Independent members will still make up 67 per cent of Wal-Mart's board after the changes
NEW YORK—Wal-Mart is shrinking the number of board members to 12 from 15 as it looks to bolster the board for the future.
As part of the changes, four directors, including its former CEO Mike Duke and Jim Walton, the son of the retailer’s late founder Sam Walton, will not stand for re-election at the company’s annual shareholders’ meeting, set for June 3. But the board is adding the founder’s grandson in keeping with its history of having three Walton family members as directors.
“With these retirements, we view this as a time to make our board more nimble, while maintaining its independence and further aligning on Wal-Mart’s strategic priorities,” said Greg Penner, chairman of the board, in a statement.
The move, comes as Wal-Mart Stores Inc. disclosed in a Securities and Exchange Commission filing that the total compensation package of its CEO Doug McMillon rose 2 per cent to $19.4 million for the year that ended in January.

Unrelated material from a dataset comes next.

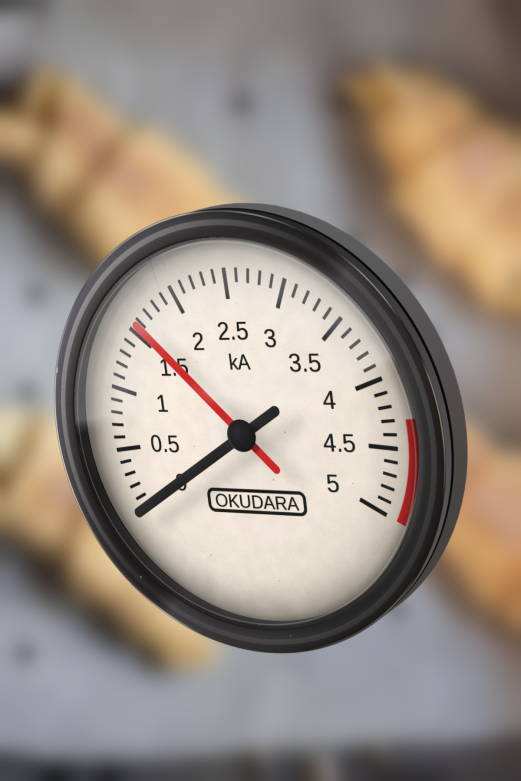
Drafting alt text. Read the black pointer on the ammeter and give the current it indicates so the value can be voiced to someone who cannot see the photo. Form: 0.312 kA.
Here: 0 kA
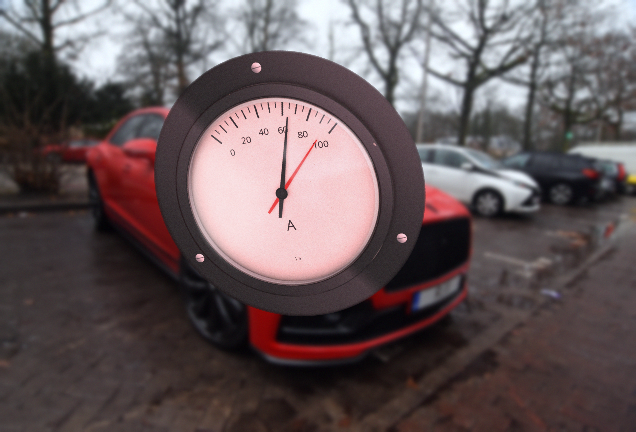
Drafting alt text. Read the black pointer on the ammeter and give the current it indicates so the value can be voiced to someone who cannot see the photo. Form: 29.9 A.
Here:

Wal-Mart is overhauling its business as it seeks to better compete with online leader Amazon.com and others. Its total revenue fell slightly in the fiscal year that ended in January to $482.1 billion _ the first annual drop since it went public 45 years ago. Net income fell 10 per cent to $14.7 billion, squeezed by higher wages and investments in technology.
And in February, Wal-Mart lowered its outlook for sales growth in the current year to “relatively flat,” compared to the previous estimate for growth of 3 to 4 per cent. The slowdown comes as the company trimmed its global store count and deals with currency fluctuations affecting its overseas sales.

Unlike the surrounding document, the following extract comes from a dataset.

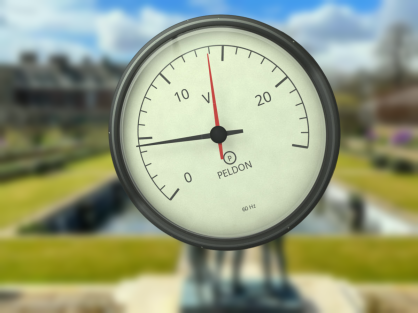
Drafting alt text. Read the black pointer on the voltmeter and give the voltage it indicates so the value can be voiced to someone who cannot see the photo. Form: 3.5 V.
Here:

As part of its succession planning, the board has nominated Steuart Walton, the son of Jim Walton, to be elected to the board. Steuart Walton is the CEO of Game Composites, a company he founded in 2013 that designs and builds small composite aircraft. He previously worked for the London office of Allen & Overy LLP, handling matters related to debt and equity offerings by non-U.S. entities. He also worked for Wal-Mart International, focusing on mergers and acquisitions.

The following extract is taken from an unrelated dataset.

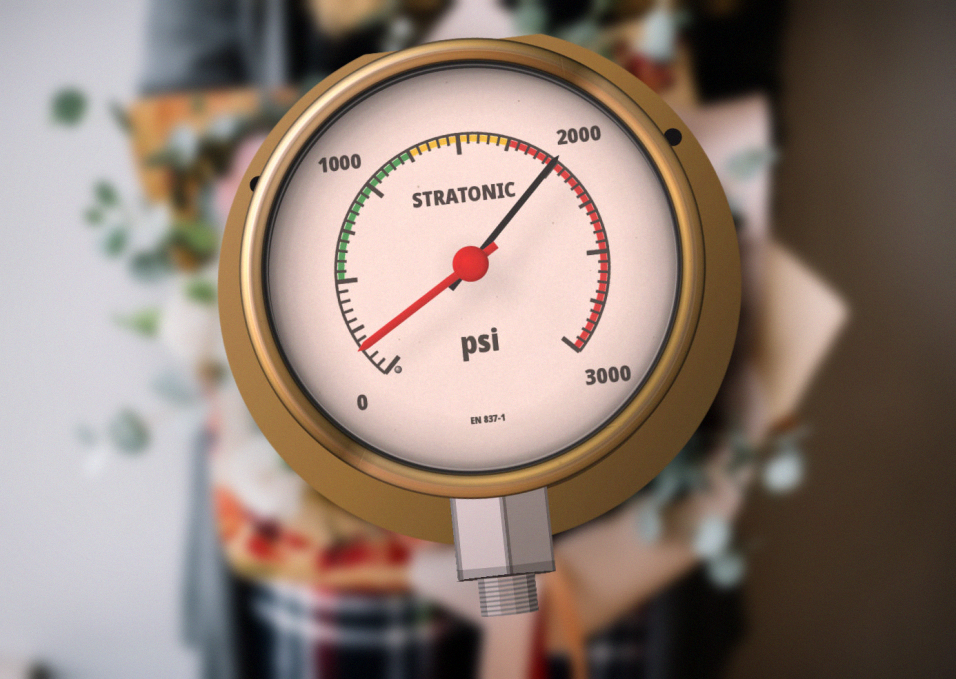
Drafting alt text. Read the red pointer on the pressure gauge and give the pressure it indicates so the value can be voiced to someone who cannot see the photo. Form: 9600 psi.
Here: 150 psi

The founder’s son Robson Walton remains on the board. Robson Walton was succeeded by his son-in-law Penner as chairman last year.
The Bentonville, Arkansas-based company said independent members will still make up 67 per cent of the board after the changes.
The other retiring board members are Aida Alvarez, who joined the board in 2006 and was a member of the audit committee. She was administrator of the U.S. Small Business Administration and a member of President Bill Clinton’s cabinet from 1997 to 2001. Also retiring from the board is Roger Corbett, who joined the board in 2006. He is the retired CEO and group managing director of Woolworths Ltd., based in Australia.
Wal-Mart’s shares of up 13 per cent this year and are hovering around $69.